◆ Reading text ◆
========================================

Ever since quantum theory was developed during the first quarter of the 20th century, we have lived with a strange division. Objects in our daily lives behave “normally” – they appear to obey classical physics – whereas microscopic objects can behave counterintuitively and reveal intriguing features of quantum physics. But where exactly is the boundary between the quantum and classical worlds – if, indeed, there is one? If quantum physics is a universal theory, why is it respectable to talk about the quantum behaviour of electrons but not, say, of footballs?

One way of answering these questions is to carry out sensitive interferometry experiments, in which a beam of molecules is sent down two different paths and then brought back together again. These experiments reveal that the molecules have both a “wave” and “particle” nature, and display quantum behaviour. Recent research by our group has shown, in fact, that molecules with as many as 100 atoms can interfere with one another. These experiments illustrate one of the most unusual aspects of quantum theory, namely that objects can exist in a superposition of different states.

This “non-locality” is often loosely described as “a single object being in two different places at the same time”. However, this casual description is meaningless. To see why, consider the familiar Young’s double-slit experiment, which still forms the basis of many modern investigations in quantum optics (figure 1a). In its simplest form, light from a bright lamp covered by a coloured-glass filter passes through a single slit and then through two other slits, which are positioned very close together, before landing on a screen.

If the slits are sufficiently narrow and the wavelets of light that emerge from them are coherent – i.e. have a well-defined phase relationship over an extended region of space and time – then a pattern of bright and dark fringes will be produced on the screen. These fringes correspond to areas where the wavelets have interfered constructively and destructively, respectively. To verify that interference has taken place, we need simply close one of the double slits, which will make the pattern disappear.

But as Geoffrey Ingram Taylor first demonstrated in 1909, if you dilute the source of light so that there is just one photon in the apparatus at a time, you will still observe a full interference pattern, provided that you wait long enough. So what exactly is interfering in this case? As we need at least two wavelets to generate an interference pattern, could it be that a single photon is going through both slits at once?

Questions without answers

Unfortunately, these questions are impossible to answer, even in principle, because we cannot have both perfect interference fringes and full information about which path the photon has taken; we can only have one or the other. If both slits are open, we obtain interference, but we then have no information about which slit the photon went through. Conversely, closing one of the slits singles out the path information, but completely destroys the interference pattern. This is a simple example of what Niels Bohr called the complementarity principle. (Note that if we have partial path information, i.e. if we can tell the paths apart with a certain probability, we could obtain interference, although the contrast between the fringes would not be as great.)

========================================

◆ Data block ◆
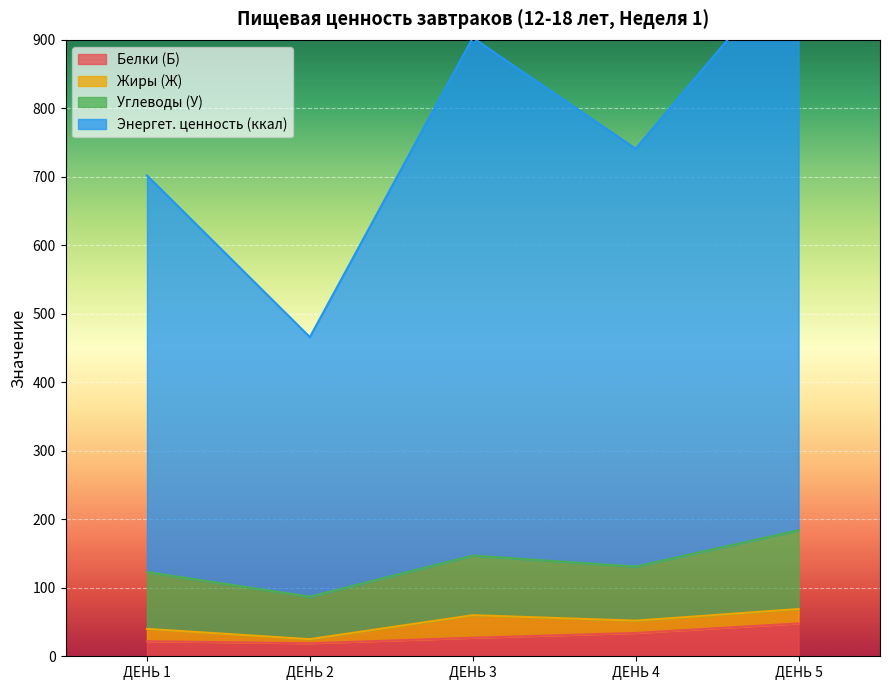

How many data points in Энергет. ценность (ккал) are less than 741?

2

========================================

◆ Brief 1 ◆
From the passage on quantum interference, write out everything from "Questions without answers" down to "be as great.)".
◆ Brief 2 ◆
Pick up the passage on quantum interference after its last sentence and keep writing it.
The material above stands apart from the passage on quantum interference.

◆ Response box 1 ◆
Questions without answers

Unfortunately, these questions are impossible to answer, even in principle, because we cannot have both perfect interference fringes and full information about which path the photon has taken; we can only have one or the other. If both slits are open, we obtain interference, but we then have no information about which slit the photon went through. Conversely, closing one of the slits singles out the path information, but completely destroys the interference pattern. This is a simple example of what Niels Bohr called the complementarity principle. (Note that if we have partial path information, i.e. if we can tell the paths apart with a certain probability, we could obtain interference, although the contrast between the fringes would not be as great.)

◆ Response box 2 ◆
We cannot therefore assign any reality to the photon’s position as it travels through the interferometer because we have no way of verifying its path (i.e. its particle nature) without affecting the interference pattern (i.e. its wave nature). The only thing we know is whether a photon has reached the detector and, if so, that there is a well-determined probability that it passed through either one of the slits. These observations may seem strange, but things become even more counterintuitive when we consider interferometry with massive particles, such as molecules.

Can molecules be in two places at once – i.e. “delocalized” – and show wave interference? And what about even larger objects, like footballs: could they interfere? In principle they could, because any particle can be associated with a wave that has a de Broglie wavelength λ = h/mv, where h is Planck’s constant, m is the mass of the particle and v is its velocity. Unfortunately, the de Broglie wavelength of something as big as a football will be vanishingly small and render the experiment impossible because the fringes would be too close together.

And while it is possible to observe interference with smaller objects like electrons, atoms and molecules, we have to remember that they can interact with their surrounding environment by colliding with other molecules or by exchanging electromagnetic radiation. The environmental state gets “entangled” with the quantum object, which means that information about the whereabouts of the object is rapidly disseminated into the surroundings. As a result, the two systems are correlated even after the interaction has taken place. And since we could, in principle, obtain that information – even if an observer never actually does so – the interference pattern vanishes.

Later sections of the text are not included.